Each record must be returned exactly, apart from the pictures, which stay out.

(DATA EXTRACT)

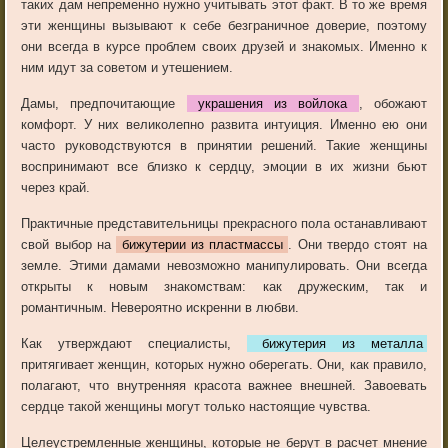
таких дам непременно нужно учитывать этот факт. В то же время
эти женщины вызывают к себе безграничное доверие, поэтому
они всегда в курсе проблем своих друзей и знакомых. Именно к
ним идут за советом и утешением.
Дамы, предпочитающие
украшения из войлока
, обожают
комфорт. У них великолепно развита интуиция. Именно ею они
часто руководствуются в принятии решений. Такие женщины
воспринимают все близко к сердцу, эмоции в их жизни бьют
через край.
Практичные представительницы прекрасного пола останавливают
свой выбор на
бижутерии из пластмассы
. Они твердо стоят на
земле. Этими дамами невозможно манипулировать. Они всегда
открыты к новым знакомствам: как дружеским, так и
романтичным. Невероятно искренни в любви.
Как утверждают специалисты,
бижутерия из металла
притягивает женщин, которых нужно оберегать. Они, как правило,
полагают, что внутренняя красота важнее внешней. Завоевать
сердце такой женщины могут только настоящие чувства.
Целеустремленные женщины, которые не берут в расчет мнение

(End DATA EXTRACT)

-- SOLUTION TO THE PROBLEM --
таких дам непременно нужно учитывать этот факт. В то же время
эти женщины вызывают к себе безграничное доверие, поэтому
они всегда в курсе проблем своих друзей и знакомых. Именно к
ним идут за советом и утешением.
Дамы, предпочитающие
украшения из войлока
, обожают
комфорт. У них великолепно развита интуиция. Именно ею они
часто руководствуются в принятии решений. Такие женщины
воспринимают все близко к сердцу, эмоции в их жизни бьют
через край.
Практичные представительницы прекрасного пола останавливают
свой выбор на
бижутерии из пластмассы
. Они твердо стоят на
земле. Этими дамами невозможно манипулировать. Они всегда
открыты к новым знакомствам: как дружеским, так и
романтичным. Невероятно искренни в любви.
Как утверждают специалисты,
бижутерия из металла
притягивает женщин, которых нужно оберегать. Они, как правило,
полагают, что внутренняя красота важнее внешней. Завоевать
сердце такой женщины могут только настоящие чувства.
Целеустремленные женщины, которые не берут в расчет мнение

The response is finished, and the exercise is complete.